→ WHAT THE TASK ASKS
Recast the listing below as a Markdown table with an "Index" column numbering the rows and a "Text" column holding each line, leaving out blank lines and picture lines.

→ AVAILABLE RECORDS

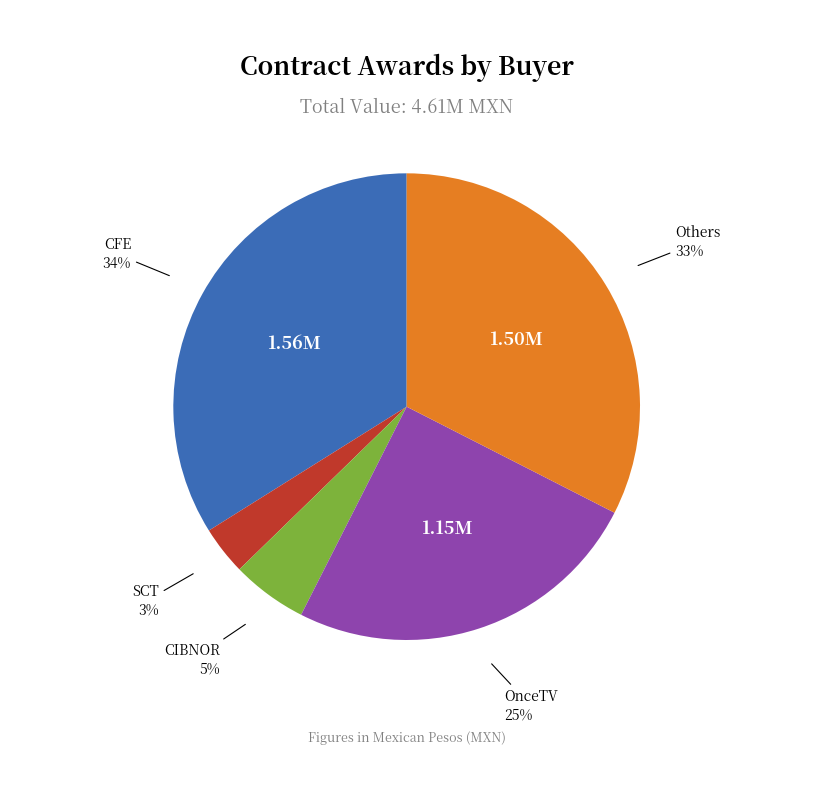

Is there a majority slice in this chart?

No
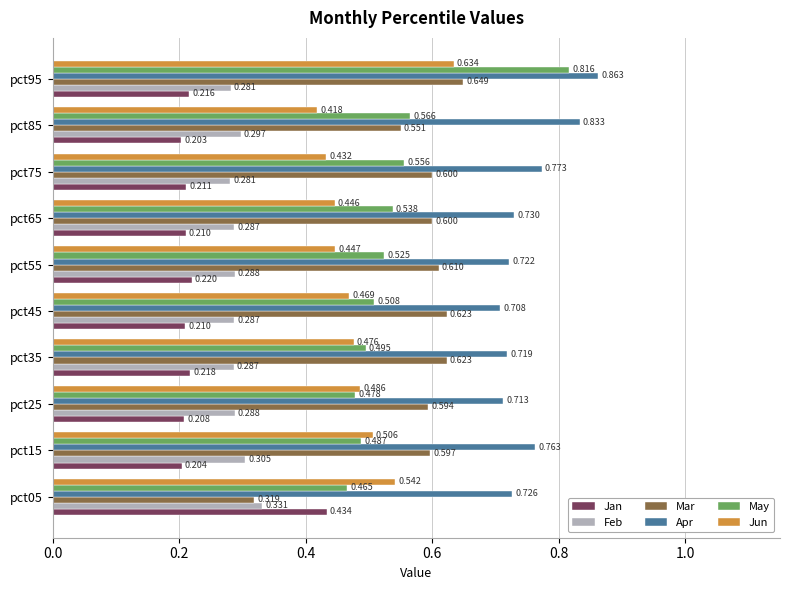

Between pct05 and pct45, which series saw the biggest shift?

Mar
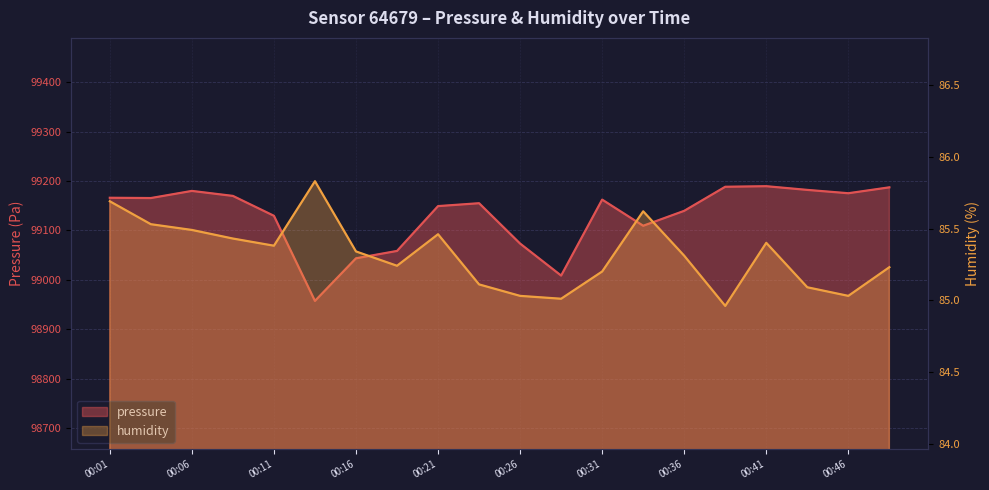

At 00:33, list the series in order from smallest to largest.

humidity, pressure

→ COMPLETED TASK
| Index | Text |
|---|---|
| 1 | Is there a majority slice in this chart? |
| 2 | No |
| 3 | Between pct05 and pct45, which series saw the biggest shift? |
| 4 | Mar |
| 5 | At 00:33, list the series in order from smallest to largest. |
| 6 | humidity, pressure |